RECORDED DATA: Begin
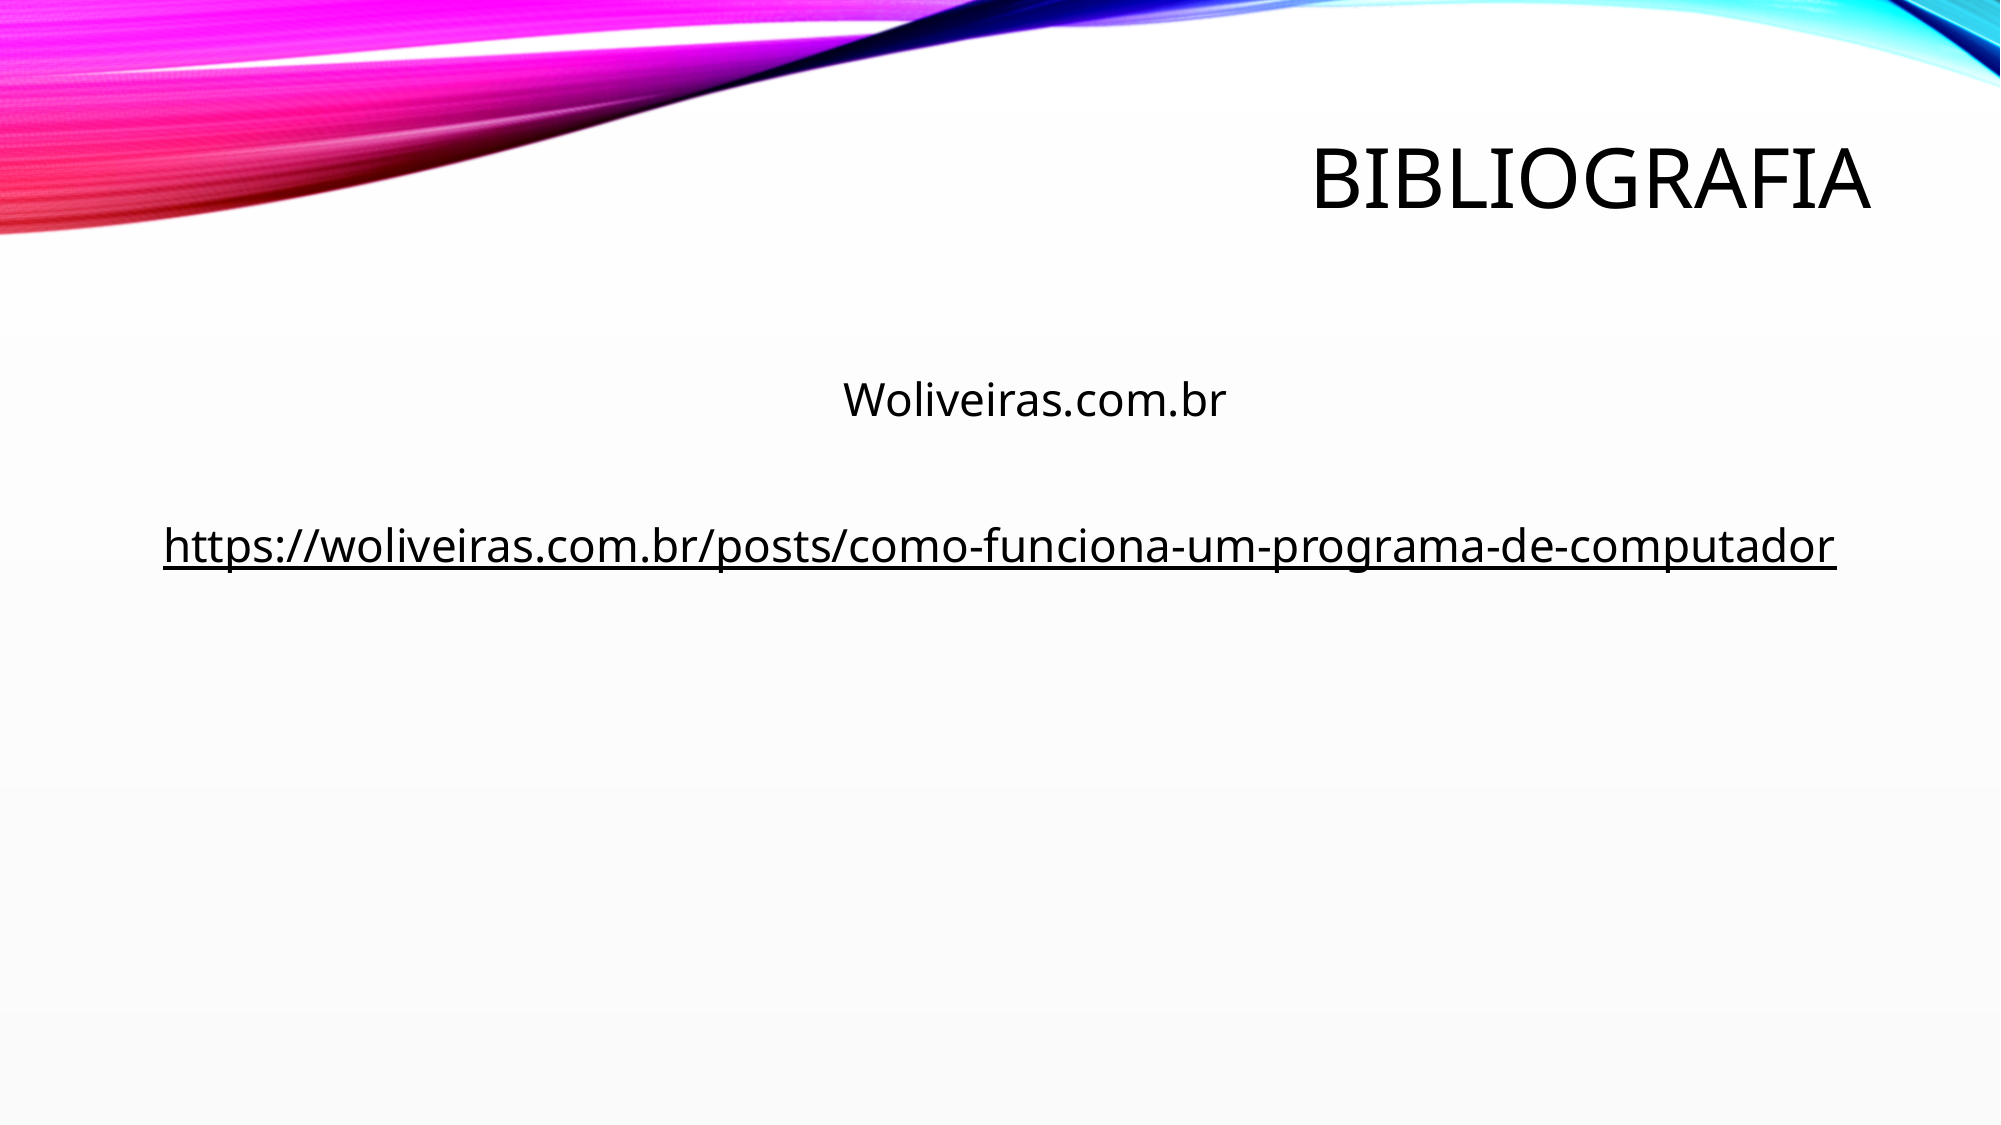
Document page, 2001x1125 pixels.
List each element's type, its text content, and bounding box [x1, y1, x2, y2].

picture [1890, 0, 2000, 75]
picture [0, 0, 2000, 237]
title Bibliografia [1160, 125, 1888, 338]
list Woliveiras.com.br https://woliveiras.com.br/posts/como-funciona-um-programa-de-computador [148, 369, 1924, 1030]
picture [1910, 0, 2000, 45]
RECORDED DATA: End
▶ [TASK PROMPT]: The records above should be retyped in full and exactly; omit the pictures.

▶ [SOLUTION FOR THIS PROBLEM]:
Document page, 2001x1125 pixels.
List each element's type, its text content, and bounding box [x1, y1, x2, y2].

picture [1890, 0, 2000, 75]
picture [0, 0, 2000, 237]
title Bibliografia [1160, 125, 1888, 338]
list Woliveiras.com.br https://woliveiras.com.br/posts/como-funciona-um-programa-de-computador [148, 369, 1924, 1030]
picture [1910, 0, 2000, 45]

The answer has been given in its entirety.